Professor Dr. Johannes Grave

Alfried Krupp Senior Fellow
(Oktober 2014 - März 2015)

  • Geboren 1976 in Thuine (Emsland)
  • Studium der Kunstgeschichte, Mittellateinischen Philologie und Mittelalterlichen Geschichte in Freiburg i. Br.
  • Professor für Historische Bildwissenschaft und Kunstgeschichte an der Universität Bielefeld

Fellow-Projekt: "Der Akt des Betrachtens. Zur rezeptionsästhetischen Temporalität von Bildern"

Bilder sind auf besondere Weise in Zeitlichkeit verstrickt; in ihnen verschränken sich unvermeidlich verschiedenste Zeitebenen: die Zeit des Dargestellten, die Alterung des Bildträgers, Prozesse der Wahrnehmung sowie Erinnerungen und Erwartungen des Betrachters. Die Wahrnehmung von Bildern lässt sich daher nicht als simultane Schau einer gegebenen visuellen Ganzheit verstehen, sondern vollzieht sich in einer eigenen Zeit, in der das Sehen vorgezeichneten Spuren folgt oder neue Wege durch das im Bild anschaulich Gegebene bahnt.

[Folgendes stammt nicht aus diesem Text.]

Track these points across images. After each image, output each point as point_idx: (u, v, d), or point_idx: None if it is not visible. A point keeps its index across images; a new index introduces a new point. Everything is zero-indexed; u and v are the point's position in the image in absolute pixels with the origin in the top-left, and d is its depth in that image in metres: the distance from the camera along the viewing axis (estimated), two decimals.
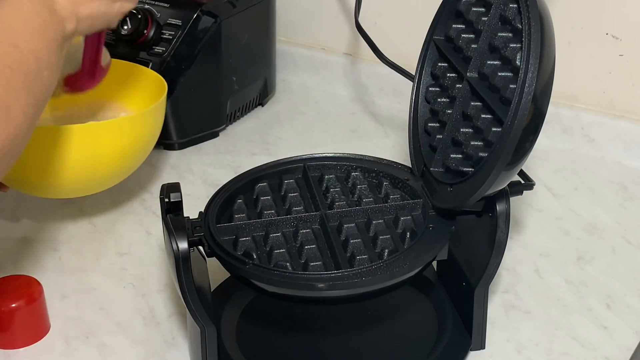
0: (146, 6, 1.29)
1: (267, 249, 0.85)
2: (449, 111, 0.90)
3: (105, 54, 0.98)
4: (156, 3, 1.29)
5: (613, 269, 1.06)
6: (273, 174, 0.95)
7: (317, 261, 0.82)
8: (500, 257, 0.86)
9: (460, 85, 0.88)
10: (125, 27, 1.26)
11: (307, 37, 1.53)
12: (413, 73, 0.97)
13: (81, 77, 0.95)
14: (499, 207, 0.84)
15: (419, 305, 0.97)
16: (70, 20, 0.75)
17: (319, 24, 1.51)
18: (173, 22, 1.27)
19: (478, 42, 0.86)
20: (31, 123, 0.67)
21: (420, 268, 0.83)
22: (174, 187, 0.85)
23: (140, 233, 1.12)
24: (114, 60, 1.11)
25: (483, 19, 0.86)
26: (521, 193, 0.87)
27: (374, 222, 0.87)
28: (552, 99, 0.78)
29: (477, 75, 0.86)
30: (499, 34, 0.82)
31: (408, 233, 0.86)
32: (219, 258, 0.83)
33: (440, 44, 0.93)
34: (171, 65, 1.26)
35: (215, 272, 0.90)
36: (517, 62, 0.79)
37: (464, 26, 0.90)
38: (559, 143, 1.31)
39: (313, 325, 0.95)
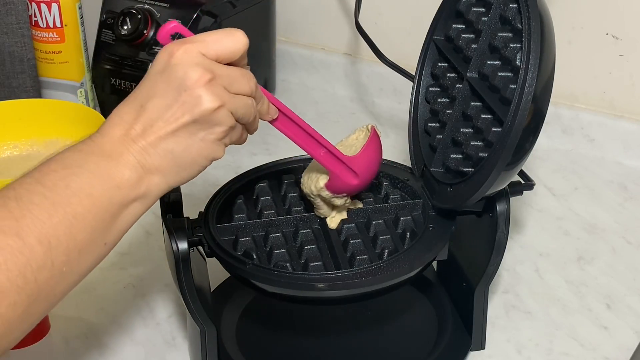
0: (146, 6, 1.28)
1: (267, 249, 0.85)
2: (449, 111, 0.90)
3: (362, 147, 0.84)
4: (156, 3, 1.29)
5: (613, 269, 1.06)
6: (273, 174, 0.95)
7: (317, 261, 0.82)
8: (500, 257, 0.86)
9: (460, 86, 0.88)
10: (125, 27, 1.27)
11: (307, 37, 1.53)
12: (413, 73, 0.97)
13: (336, 181, 0.83)
14: (499, 207, 0.84)
15: (419, 305, 0.97)
16: (134, 186, 0.67)
17: (319, 24, 1.51)
18: None
19: (478, 42, 0.86)
20: (27, 315, 0.61)
21: (420, 268, 0.83)
22: (174, 187, 0.85)
23: (140, 233, 1.12)
24: (63, 102, 1.17)
25: (483, 19, 0.86)
26: (521, 193, 0.87)
27: (374, 222, 0.87)
28: (552, 99, 0.78)
29: (477, 75, 0.86)
30: (499, 34, 0.82)
31: (408, 233, 0.86)
32: (219, 258, 0.83)
33: (440, 44, 0.93)
34: None
35: (215, 272, 0.90)
36: (517, 62, 0.78)
37: (464, 26, 0.90)
38: (559, 143, 1.31)
39: (313, 325, 0.95)
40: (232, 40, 0.69)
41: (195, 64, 0.67)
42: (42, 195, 0.63)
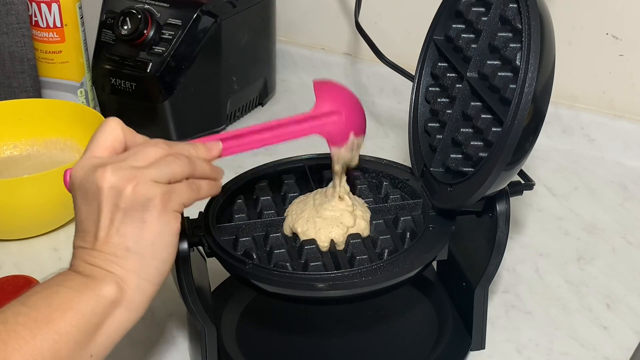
0: (146, 6, 1.28)
1: (267, 249, 0.85)
2: (449, 111, 0.90)
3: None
4: (156, 3, 1.29)
5: (613, 269, 1.06)
6: (273, 174, 0.95)
7: (317, 261, 0.82)
8: (500, 257, 0.86)
9: (460, 85, 0.88)
10: (125, 27, 1.27)
11: (307, 37, 1.53)
12: (413, 73, 0.97)
13: (331, 134, 0.86)
14: (499, 207, 0.84)
15: (419, 305, 0.97)
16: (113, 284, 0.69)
17: (319, 24, 1.51)
18: (173, 22, 1.27)
19: (478, 42, 0.86)
20: None
21: (420, 268, 0.83)
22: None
23: None
24: (63, 102, 1.23)
25: (483, 19, 0.86)
26: (521, 193, 0.87)
27: (374, 222, 0.87)
28: (552, 99, 0.78)
29: (477, 75, 0.86)
30: (499, 34, 0.82)
31: (408, 233, 0.86)
32: (219, 258, 0.83)
33: (440, 44, 0.93)
34: (171, 65, 1.26)
35: (215, 272, 0.90)
36: (517, 62, 0.78)
37: (464, 26, 0.90)
38: (559, 143, 1.31)
39: (313, 325, 0.95)
40: (106, 130, 0.72)
41: (92, 169, 0.69)
42: (26, 315, 0.65)
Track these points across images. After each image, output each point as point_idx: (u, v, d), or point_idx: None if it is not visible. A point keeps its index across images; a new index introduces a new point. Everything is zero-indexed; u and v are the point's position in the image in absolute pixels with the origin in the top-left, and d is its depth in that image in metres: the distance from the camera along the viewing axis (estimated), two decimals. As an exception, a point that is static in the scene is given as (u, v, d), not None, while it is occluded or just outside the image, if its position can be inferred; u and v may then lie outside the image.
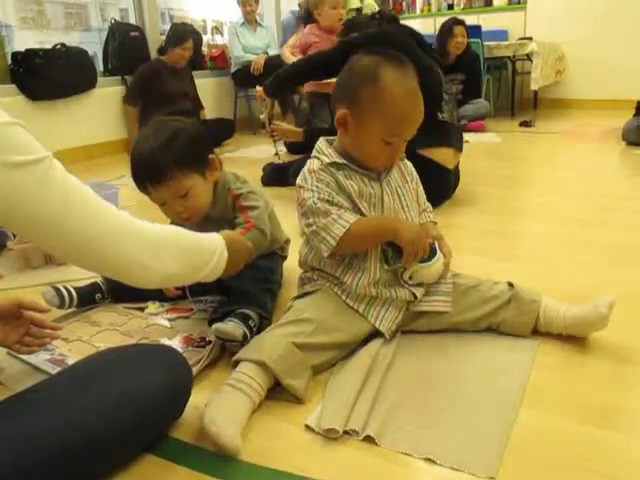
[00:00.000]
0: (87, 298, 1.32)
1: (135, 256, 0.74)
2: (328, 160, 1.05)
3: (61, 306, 1.27)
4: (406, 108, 1.01)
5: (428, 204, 1.22)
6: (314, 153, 1.10)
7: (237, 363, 0.94)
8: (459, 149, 2.13)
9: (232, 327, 1.04)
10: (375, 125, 1.01)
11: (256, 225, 1.21)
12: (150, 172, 1.12)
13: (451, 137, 2.07)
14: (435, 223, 1.21)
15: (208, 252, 0.87)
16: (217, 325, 1.05)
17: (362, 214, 1.05)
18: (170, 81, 3.71)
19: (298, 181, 1.08)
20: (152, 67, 3.71)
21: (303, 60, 2.46)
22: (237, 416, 0.84)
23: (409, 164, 1.19)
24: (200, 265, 0.86)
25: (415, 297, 1.09)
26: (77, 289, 1.30)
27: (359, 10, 3.38)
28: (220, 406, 0.84)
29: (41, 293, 1.27)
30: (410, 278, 1.06)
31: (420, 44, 2.04)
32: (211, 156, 1.20)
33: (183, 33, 3.71)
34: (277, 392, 0.93)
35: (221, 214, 1.25)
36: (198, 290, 1.33)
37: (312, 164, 1.07)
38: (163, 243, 0.79)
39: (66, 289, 1.28)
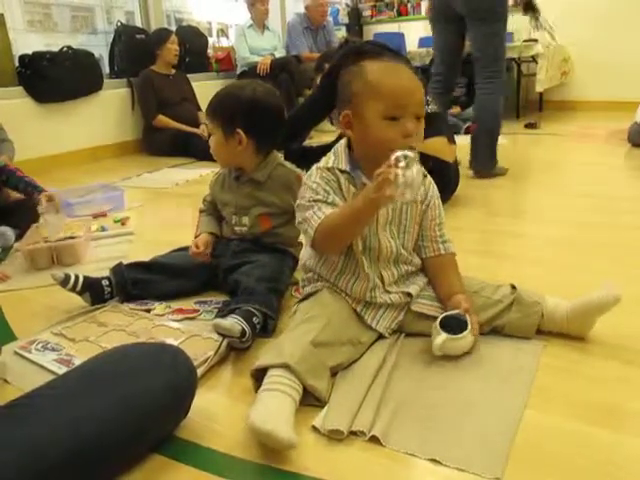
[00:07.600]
0: (94, 283, 1.33)
1: None
2: (332, 164, 1.08)
3: (65, 282, 1.29)
4: (395, 79, 1.03)
5: (448, 237, 1.15)
6: (331, 152, 1.12)
7: (257, 372, 0.92)
8: (452, 139, 2.12)
9: (230, 323, 1.05)
10: (373, 108, 1.01)
11: None
12: (208, 106, 1.40)
13: (441, 127, 2.06)
14: (454, 254, 1.14)
15: None
16: (216, 320, 1.08)
17: None
18: (166, 87, 3.75)
19: (305, 177, 1.13)
20: (144, 77, 3.73)
21: (298, 109, 2.56)
22: (284, 413, 0.83)
23: (429, 184, 1.13)
24: None
25: (410, 296, 1.10)
26: (85, 276, 1.34)
27: None
28: (267, 407, 0.83)
29: (51, 275, 1.31)
30: (440, 350, 1.02)
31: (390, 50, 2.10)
32: (237, 130, 1.32)
33: (165, 31, 3.89)
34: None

Jeder Akt des Bild-Betrachtens impliziert Prozesse, in denen verschiedene Elemente des Bildes zueinander ins Verhältnis gesetzt werden.
Für die Spezifik der Zeiterfahrungen vor Bildern sind deren rezeptionsästhetische Qualitäten von zentraler Bedeutung. Durch seine Gestaltung ermöglicht das Bild bestimmte Wahrnehmungsprozesse oder schränkt sie ein. Inwiefern und mit welchen Mitteln Bilder die komplexe Zeitlichkeit ihrer Rezeption beeinflussen, ist jedoch noch weitgehend ungeklärt. Die geplante, systematisch angelegte Untersuchung soll einen begrifflichen und analytischen Rahmen für eine Rezeptionsästhetik des Bildes entwickeln, die die Zeitlichkeit des Akts der Bildbetrachtung in ihr Zentrum stellt. Dabei ist nicht zuletzt eine neue Antwort auf die Frage zu erwarten, warum Bildern auch jenseits einer Rhetorik der Evidenz oder täuschenden Realitätseffekten eine besondere Wirkmacht zukommen kann.